The two main pitfalls of preparing for a disaster are configuration and disaster recovery tests. According to Bartoletti, both tasks tend to be underfunded. "If you want to protect your network in a disaster recovery site, the challenge is how to keep it current," Bartoletti said. Users come and go, equipment configurations change, and new equipment replaces older equipment. In a perfect world, all of those configuration changes would be backed up and available on DR equipment.
Testing will help you determine if your planning and preparation will pay off. Kirvan recommends testing at least annually. He suggests that IT managers "conduct a system-level test in which one or more LAN devices, network access devices, or other elements are disconnected from the network." Remember, redundancy is your friend, and might save your job.

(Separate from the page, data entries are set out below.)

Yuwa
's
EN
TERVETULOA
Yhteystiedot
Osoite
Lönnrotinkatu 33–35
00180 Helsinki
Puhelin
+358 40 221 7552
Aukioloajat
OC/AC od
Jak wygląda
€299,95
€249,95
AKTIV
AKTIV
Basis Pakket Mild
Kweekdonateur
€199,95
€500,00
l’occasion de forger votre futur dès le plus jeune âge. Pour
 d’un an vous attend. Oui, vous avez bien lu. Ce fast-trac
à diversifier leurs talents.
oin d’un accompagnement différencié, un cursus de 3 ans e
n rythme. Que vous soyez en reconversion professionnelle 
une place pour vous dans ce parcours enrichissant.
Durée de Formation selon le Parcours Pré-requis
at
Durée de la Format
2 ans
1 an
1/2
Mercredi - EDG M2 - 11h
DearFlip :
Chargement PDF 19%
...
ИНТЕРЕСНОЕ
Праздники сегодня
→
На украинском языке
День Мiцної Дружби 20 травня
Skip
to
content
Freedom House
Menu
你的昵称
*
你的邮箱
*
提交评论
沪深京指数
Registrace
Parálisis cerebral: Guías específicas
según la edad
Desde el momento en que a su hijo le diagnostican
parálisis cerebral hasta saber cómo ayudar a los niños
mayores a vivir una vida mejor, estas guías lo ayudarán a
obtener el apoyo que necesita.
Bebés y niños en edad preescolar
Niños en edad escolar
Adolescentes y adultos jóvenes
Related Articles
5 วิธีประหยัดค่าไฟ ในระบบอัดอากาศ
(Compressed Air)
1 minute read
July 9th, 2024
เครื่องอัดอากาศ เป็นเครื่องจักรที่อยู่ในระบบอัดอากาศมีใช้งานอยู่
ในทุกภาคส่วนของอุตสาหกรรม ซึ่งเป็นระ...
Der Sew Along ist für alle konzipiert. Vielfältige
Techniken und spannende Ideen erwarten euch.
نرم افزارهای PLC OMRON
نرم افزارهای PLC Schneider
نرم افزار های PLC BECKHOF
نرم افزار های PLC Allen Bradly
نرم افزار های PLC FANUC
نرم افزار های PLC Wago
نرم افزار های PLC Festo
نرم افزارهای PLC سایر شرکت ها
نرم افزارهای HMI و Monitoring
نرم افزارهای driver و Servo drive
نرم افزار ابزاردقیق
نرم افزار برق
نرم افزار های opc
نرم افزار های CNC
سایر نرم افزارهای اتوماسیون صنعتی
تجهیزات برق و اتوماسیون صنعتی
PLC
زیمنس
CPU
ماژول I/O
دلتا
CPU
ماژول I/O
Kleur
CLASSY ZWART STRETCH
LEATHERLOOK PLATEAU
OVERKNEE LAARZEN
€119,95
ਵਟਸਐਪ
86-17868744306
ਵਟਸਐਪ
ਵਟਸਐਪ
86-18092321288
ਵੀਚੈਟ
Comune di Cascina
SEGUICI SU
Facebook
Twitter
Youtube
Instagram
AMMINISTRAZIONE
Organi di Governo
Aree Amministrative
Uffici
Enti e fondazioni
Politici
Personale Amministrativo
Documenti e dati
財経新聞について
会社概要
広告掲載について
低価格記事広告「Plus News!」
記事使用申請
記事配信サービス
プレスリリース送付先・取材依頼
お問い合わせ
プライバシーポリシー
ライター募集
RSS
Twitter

KEY ELEMENTS IN A LAN DISASTER RECOVERY PLAN
A local area network disaster recovery plan will most likely be a small portion of a larger organization-wide DR plan, but that shouldn't minimize its importance and the amount of time you put into it. "The key to DR planning is to make sure that you start from the top level, the application itself," Bartoletti said, "and look at the operating system it's running on, the hardware platforms it's running on, then the network connections that connect that to other servers, and then the other servers that it communicates with. And at each one of those points, you have to say to yourself: Here are the different types of failures that I want to protect and how much recovery time and data recovery point am I willing to accept." Successful disaster recovery planning is all about weighing the resources you have for recovery and the amount of downtime you're willing to accept.
Bartoletti recommends assessing each piece of equipment with a hot, warm, and cold rating. A hot rating means the only acceptable amount of downtime is nearly zero minutes, Bartoletti said. To keep downtime to an absolute minimum, you'll need an active duplicate environment running concurrently with the production equipment. If the production equipment fails, you can immediately fail over to the backup equipment. Configuration and application data is replicated to the backup equipment constantly and very little data would be lost in the event of a failover.
A warm rating means data is replicated on a set schedule, maybe every few hours or once a day. The equipment is always up and ready for a failover, but you may lose data entered between the last replication and the time of the failover.
A cold rating means you have the required equipment with the necessary software, but it needs to be installed, configured and the data loaded from backup media. A longer period of time will pass before your network is back up and running. The temperature of your LAN disaster recovery plan will depend on access to recovery equipment and data, and your budget.
You should also have detailed information about your equipment and software including contact information for all of your equipment manufacturers, distributors and service providers. Not only should you have their main phone numbers and email addresses, but emergency contact information in case your vendors are affected by the same disaster that's brought down your network. Other important information includes equipment model numbers, software versions, registration codes, and warranties. It will make fixing and replacing networking equipment much easier.
Do an IT active asset inventory; figure out different scenarios in which the asset would fail, determine the best course of action for each type of failure, keep the backup information as current as possible, and then test it. A solid LAN DR plan will help your organization get back online and back to work as fast as possible.